Si l’on met de côté la virulence des propos, l’examen de l’agenda politique d’Ahmad Assir révèle le fin politique qu’il est. En bon stratège, il ranime le spectre de l’affrontement interconfessionnel chiites/sunnites à point nommé : quatre ans après les événements de Beyrouth-Ouest et la démonstration de force du Hezbollah, et surtout en plein pourrissement du conflit syrien. Comme je l’expliquais la semaine dernière sur les ondes, l’affaire syrienne vient bel et bien de prendre un tour irréversible : bien qu’équipés d’armes légères (mortiers, obus, explosifs), les insurgés mènent désormais des actions de guérilla en pleine rue et en plein Damas, du jamais vu de mémoire de levantin…
Bien qu’il faille rester prudent, comme toujours lorsqu’un attentat se produit en Syrie, l’attaque d’une télévision officielle syrienne ainsi que la double explosion survenue la semaine dernière sur le parking du palais de justice de Damas, au beau milieu de la place Marjeh, non loin du souk central Hamidiyeh, laissent craindre de véritables scènes de guerre urbaine. Et sur la scène diplomatique, les efforts Kofi Annan n’ont accouché que d’un accord minimal de transition à propos duquel Russes, Américains et Syriens livrent chacun leur propre interprétation.
Le cheikh Assir n’a donc pas choisi son calendrier et sa cible par hasard.
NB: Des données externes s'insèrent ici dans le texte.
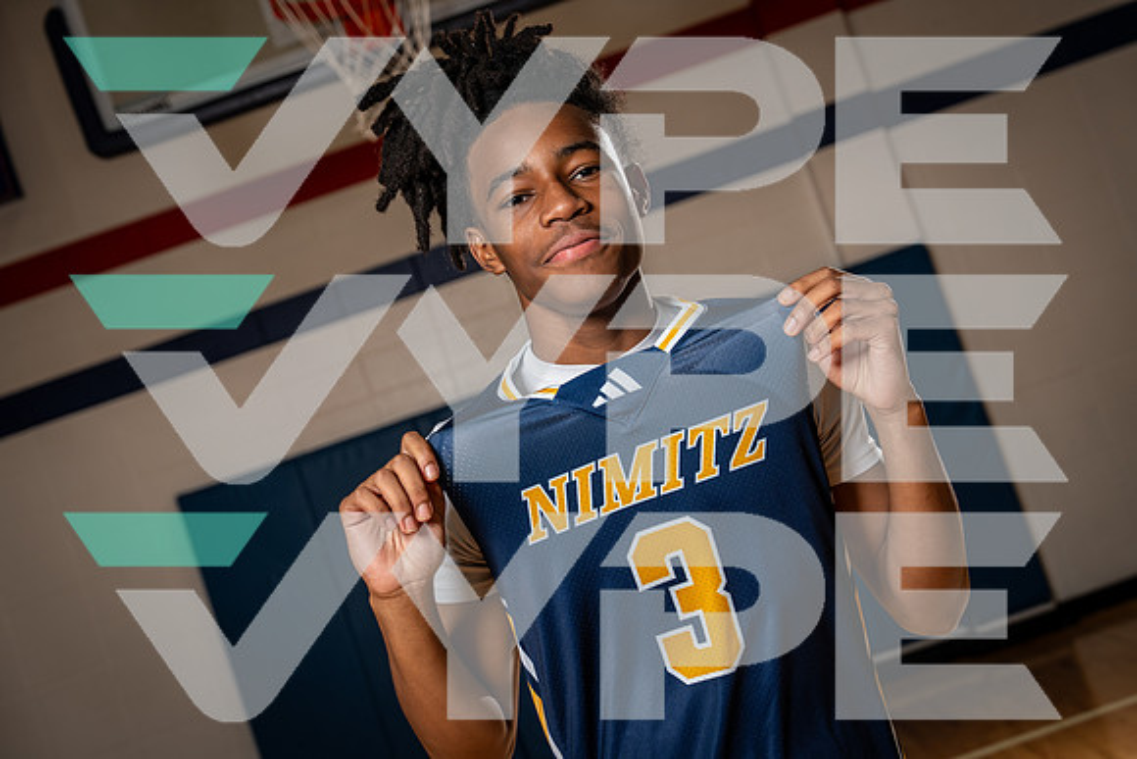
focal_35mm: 64
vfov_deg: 21.3
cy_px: 380
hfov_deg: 31.4
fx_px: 2022
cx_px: 568
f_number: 5.6
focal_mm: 64
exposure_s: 1/250
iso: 125
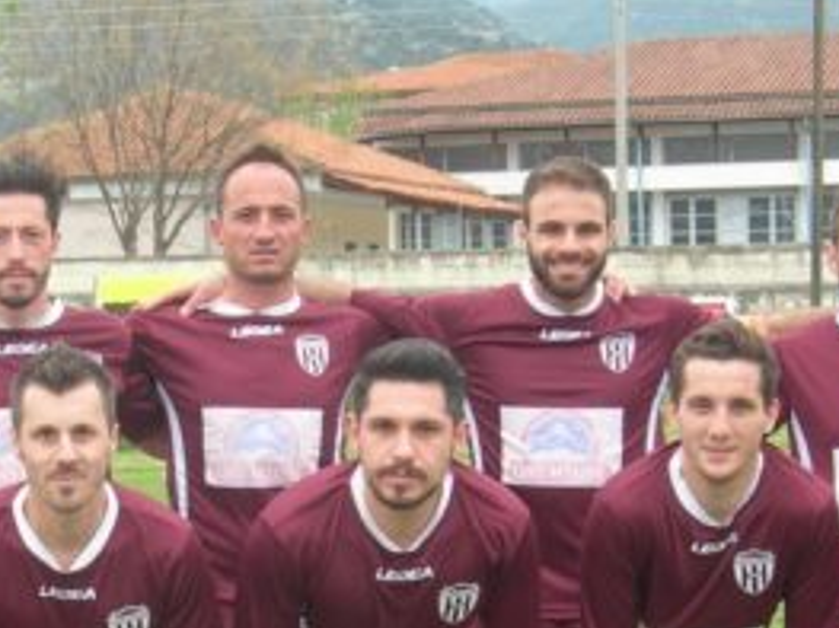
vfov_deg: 11.4
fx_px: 3101
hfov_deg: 15.4
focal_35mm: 128
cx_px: 255
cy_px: 677
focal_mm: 10.6
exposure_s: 1/47.8
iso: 50
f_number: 5.4
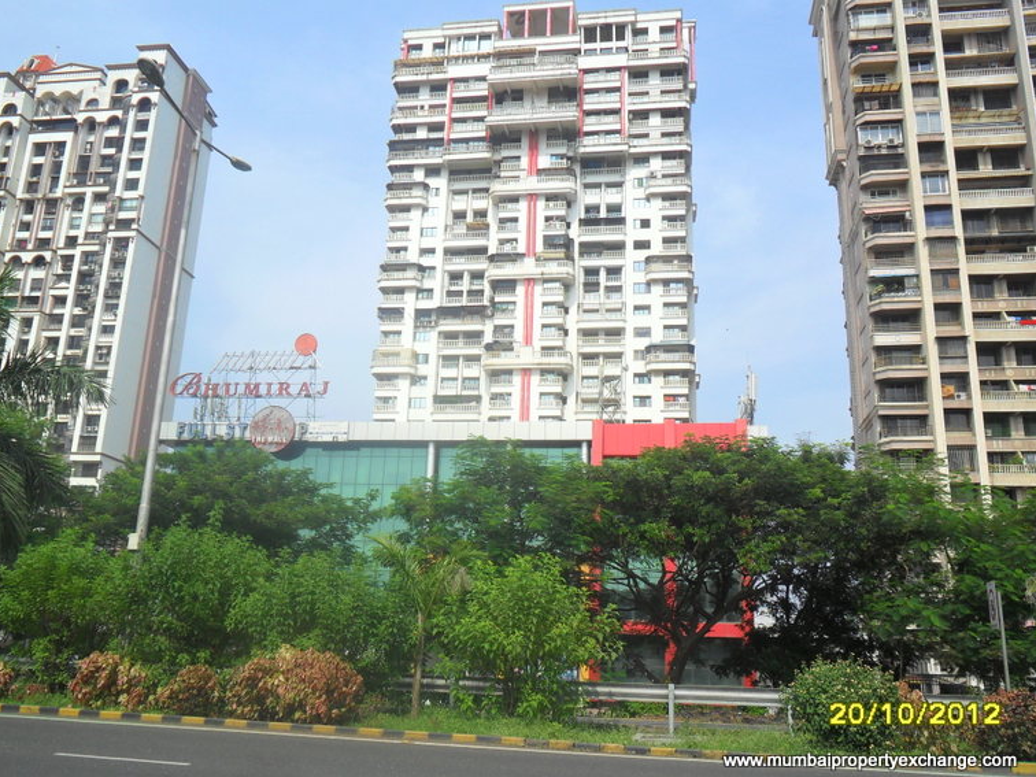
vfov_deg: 42.9
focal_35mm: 33
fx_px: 988
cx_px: 508
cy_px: 390
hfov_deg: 55.3
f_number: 3.7
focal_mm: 5.7
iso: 100
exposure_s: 1/1000
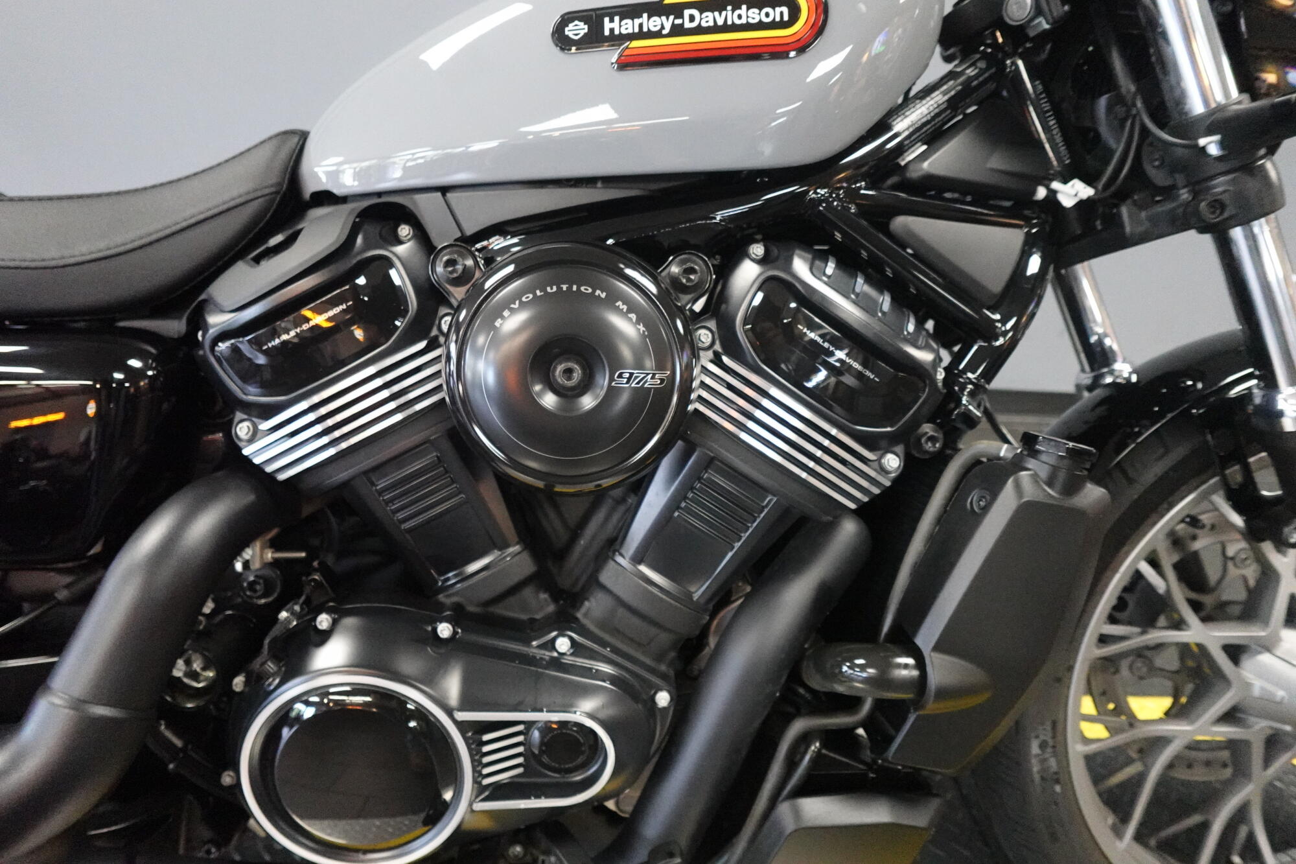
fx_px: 720
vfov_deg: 61.9
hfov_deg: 84.0
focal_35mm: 20
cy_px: 432
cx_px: 648
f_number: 2
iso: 4000
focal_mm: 7.6
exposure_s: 1/250
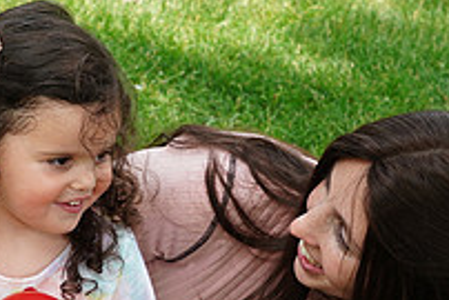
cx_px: 64
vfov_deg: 9.9
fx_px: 1722
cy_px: 317
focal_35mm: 138
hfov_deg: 14.7
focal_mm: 48
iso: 250
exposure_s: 1/200
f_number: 7.1
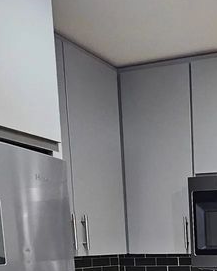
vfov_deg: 33.7
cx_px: 269
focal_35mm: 48
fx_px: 385
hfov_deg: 27.2
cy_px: 298
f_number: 2.2
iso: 320
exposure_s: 1/40
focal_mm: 2.2
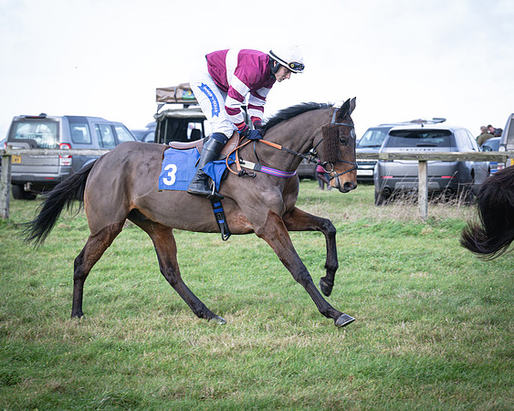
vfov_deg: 14.5
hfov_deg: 18.0
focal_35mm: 106
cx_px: 328
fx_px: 1616
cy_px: 190
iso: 400
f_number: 4
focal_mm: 70
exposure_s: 1/800
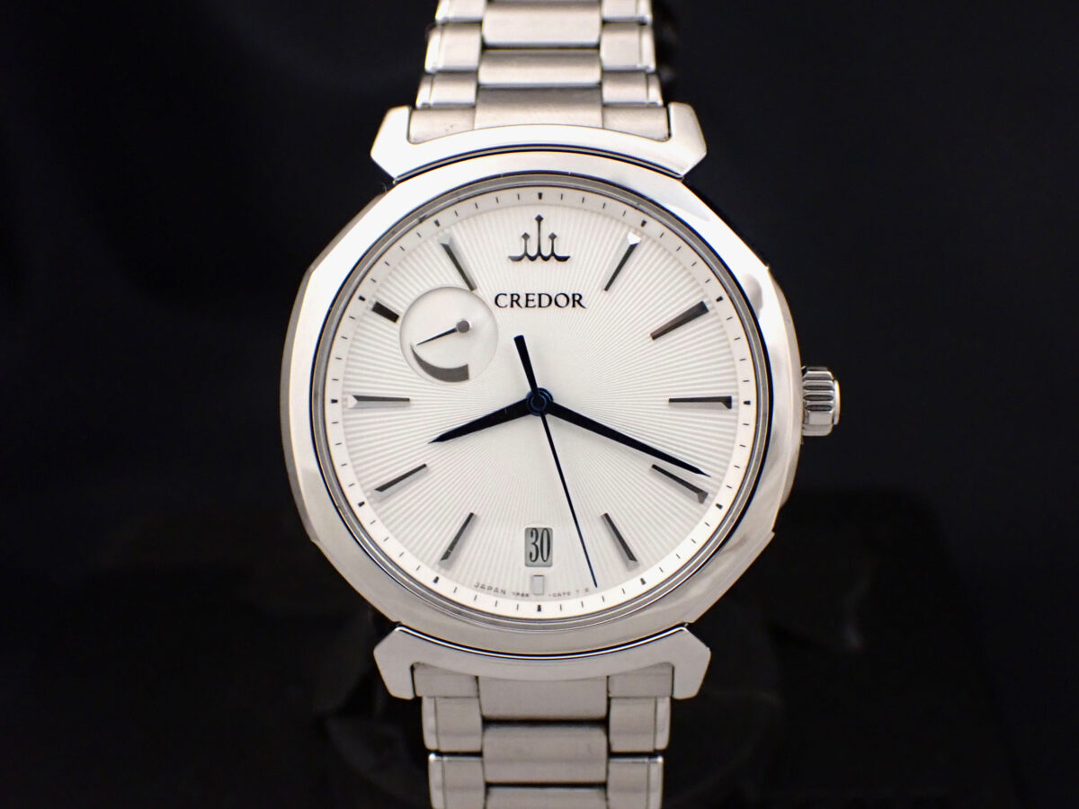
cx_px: 540
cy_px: 404
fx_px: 1465
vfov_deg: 30.9
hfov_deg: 40.4
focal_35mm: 47
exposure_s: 1/160
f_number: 3.1
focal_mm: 8.4
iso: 800
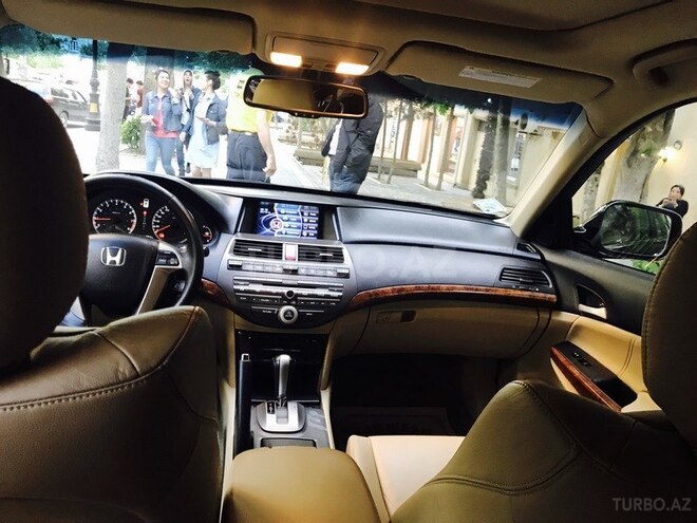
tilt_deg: -14.4
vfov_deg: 49.7
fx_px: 564
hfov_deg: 63.4
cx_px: 348
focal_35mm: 28
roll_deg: -8.0
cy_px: 262
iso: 64
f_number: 1.8
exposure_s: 1/17
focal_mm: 3.99
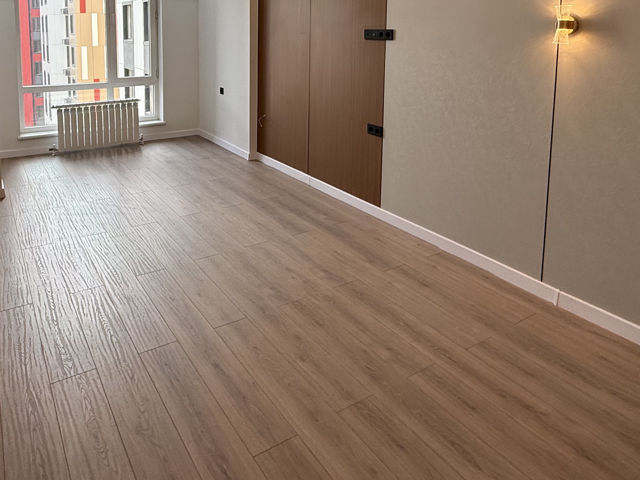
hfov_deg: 66.1
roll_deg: -2.0
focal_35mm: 26
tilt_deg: -1.3
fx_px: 481
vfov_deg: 48.8
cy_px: 71
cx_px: 233
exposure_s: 1/153
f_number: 2.2
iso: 64
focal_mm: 2.22
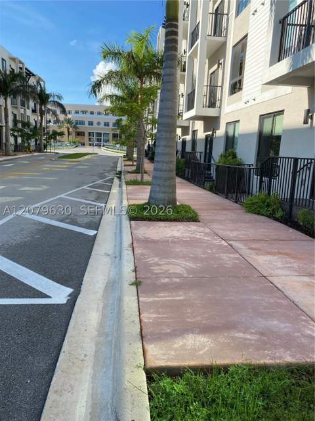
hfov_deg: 53.1
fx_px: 315
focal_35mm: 26
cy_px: 210
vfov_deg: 67.3
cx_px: 158
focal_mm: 4.25
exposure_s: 1/1484
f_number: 1.8
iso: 32
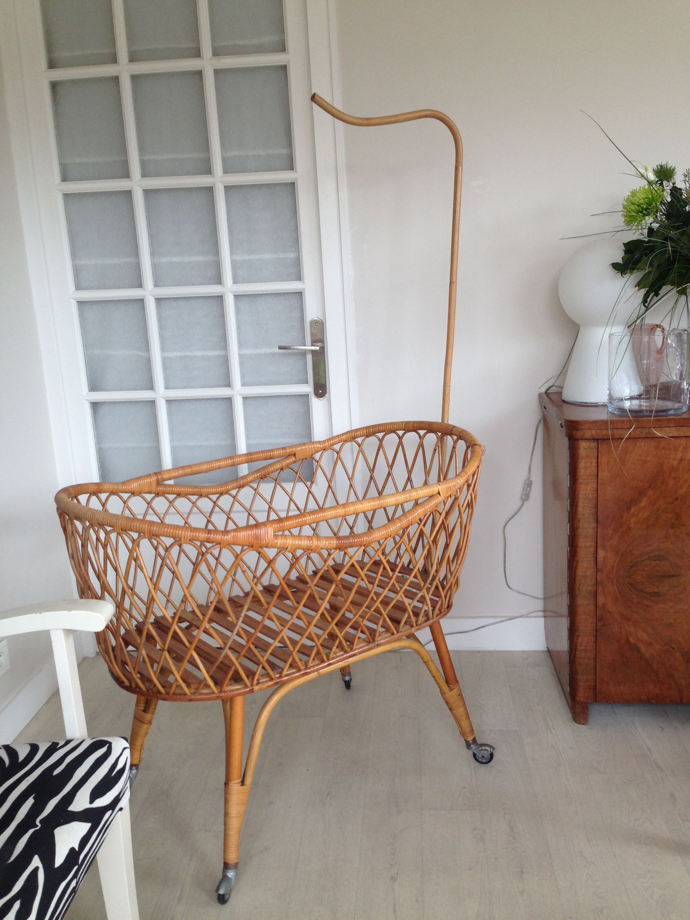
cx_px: 345
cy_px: 460
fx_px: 877
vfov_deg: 55.4
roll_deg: +3.0
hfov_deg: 42.9
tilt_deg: -9.6
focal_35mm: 33
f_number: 2.4
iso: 64
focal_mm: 4.12
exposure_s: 1/60
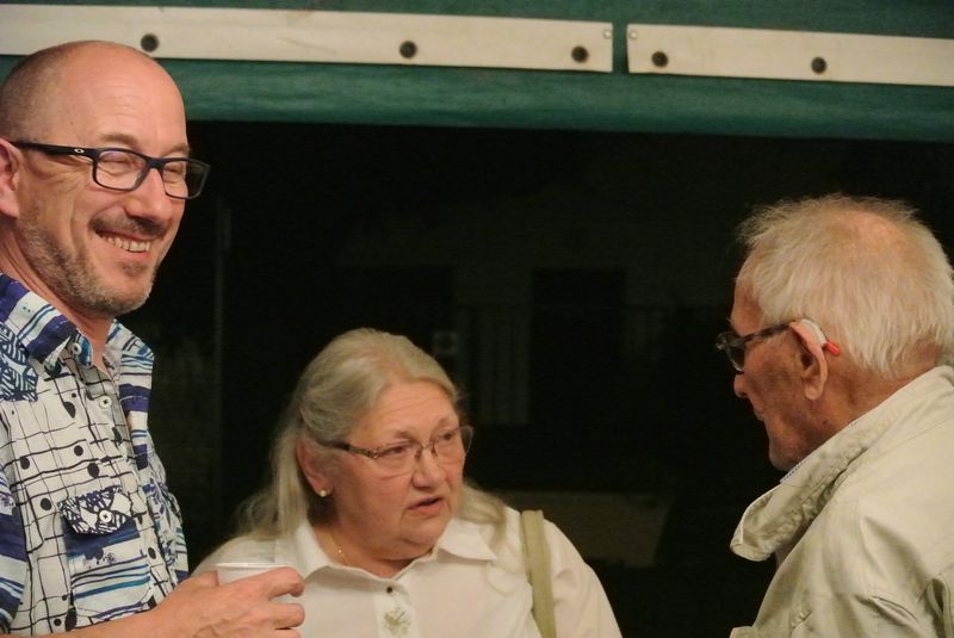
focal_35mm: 81
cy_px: 319
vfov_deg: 16.9
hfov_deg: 25.0
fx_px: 2148
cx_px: 477
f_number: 3.8
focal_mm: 30
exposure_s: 1/200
Acculé à l’autocritique, son inexpugnable ennemi cheikh Nasrallah fait actuellement face à l’offensive d’une partie de l’opposition syrienne, qui a revendiqué l’enlèvement de pèlerins chiites libanais à Alep en représailles à la solidarité sans failles du Parti de Dieu avec le pouvoir des Assad.
Mais Assir n’a certainement pas que la chute du régime de Damas et le désarmement du Hezbollah en tête. A un an des élections législatives libanaises, il maintient le rapport de forces au sein même de sa confession en tenant tête aux velléités modératrices de Saad Hariri. Or, ce dernier, comme tout politicien, doit non seulement donner des gages à ses futurs partenaires et alliés (Phalanges et Forces Libanaises chrétiennes voire Parti Socialiste Progressiste du druze Walid Joumblatt) mais aussi rassurer sa base la plus radicale. Car qui sait de quoi l’avenir de la région sera fait en 2013 ? Les Assad ne contrôleront-ils plus qu’un réduit alaouite au nord-ouest de la Syrie et/ou un officier alaouite aura mis la main sur le palais présidentiel de Damas avec l’appui russe tandis que plusieurs petits Etats à base ethnoconfessionnels fleuriront sur les décombres de la République Arabe Syrienne ? Et si les Frères Musulmans syriens parvenaient aux portes du pouvoir, comme leurs épigones tunisiens et égyptiens ?
Dans tous les cas de figure, la rue sunnite comptera lourdement dans le verdict des urnes, a fortiori dans un scrutin aussi panaché et confessionnalisé que les élections libanaises. Qu’il déplace ou non son sit-in de Saïda, le cheikh Assir a déjà marqué les esprits. Et donc gagné son duel à distance avec le Hezbollah.